Moving things forward

The Fédération des professionnelles et professionnels des collèges (FPPC-CSQ) has long advocated for greater recognition of the work done by psychologists in the college network. This has resulted in the government putting in place an inter-round committee to see psychologists who are members of the Federation have access to this 9% premium.

Andrée-Anne Provençal, committed to doing her part and seeing things move forward, is a member of this committee; one of their first goals is to take stock of the psychologist shortage in our CEGEPs. At the moment, there is insufficient information to take proper stock of the situation. She believes that the premium would be a very good start to help attract more psychologists.

Break in services

Given how scarce resources are, psychology services differ from one college to the next. It is not uncommon for a person to hold two jobs at once.
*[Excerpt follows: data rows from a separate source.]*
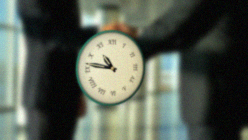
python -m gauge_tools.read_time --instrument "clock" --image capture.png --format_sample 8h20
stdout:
10h47
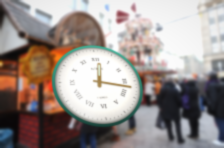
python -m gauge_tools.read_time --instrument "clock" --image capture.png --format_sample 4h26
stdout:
12h17
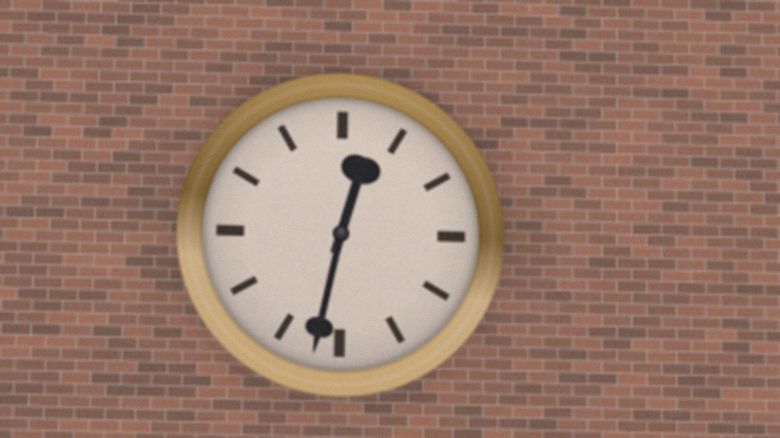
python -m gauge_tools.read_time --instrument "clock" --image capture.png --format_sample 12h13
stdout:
12h32
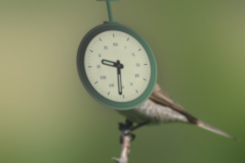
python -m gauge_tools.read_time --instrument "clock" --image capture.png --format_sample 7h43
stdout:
9h31
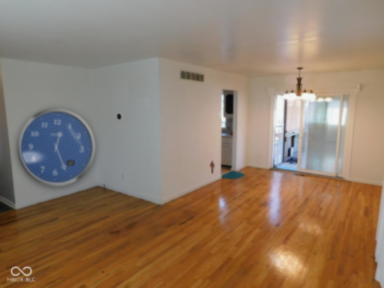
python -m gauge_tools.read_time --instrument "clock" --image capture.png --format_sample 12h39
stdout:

When she started out at CEGEP de Baie-Comeau, Andrée-Anne Provençal divided her time between special-needs services—serving the needs of students with diagnosed limitations such as learning disabilities or a physical impairment—and her work as a psychologist.

In other CEGEPs, professionals might be able to rely on the support of another psychologist but on a part-time basis only. This situation is far from ideal and undermines the team. There are also other CEGEPs, farther from major centres, without any psychologists. “Student services are provided by other specialists, including social workers.”

The fact remains that only psychologists (and doctors) can undertake the assessment of a mental disorder and provide psychotherapy treatments, as they are reserved acts. Given that the waiting time to see a psychologist ranges from six to twenty-four months on average, many young adults do not have access to the services they need. This is especially true in the current pandemic, with needs increasing tenfold.

Skyrocketing needs

“We’ve never been confronted with so many requests for a consult than in the last fall semester,” says Andrée-Anne Provençal. “Eighty requests were submitted, instead of the fifty or so we usually have. And this is for a population of 600 students. We’ve had to set up a waiting list, a first for us, which is less than ideal.”

Depression, anxiety, personality disorders… Mental health issues have not only increased but are more significant. To support their psychologist, the Baie-Comeau CEGEP recently decided to hire an additional resource. “We’ve received a number of applications from psychotherapists and social workers, but none from psychologists,” she added with regret. “So we will be hiring someone from another profession.”

Nonetheless, this help will be more than welcome even though certain responsibilities will remain the prerogative of Andrée-Anne Provençal.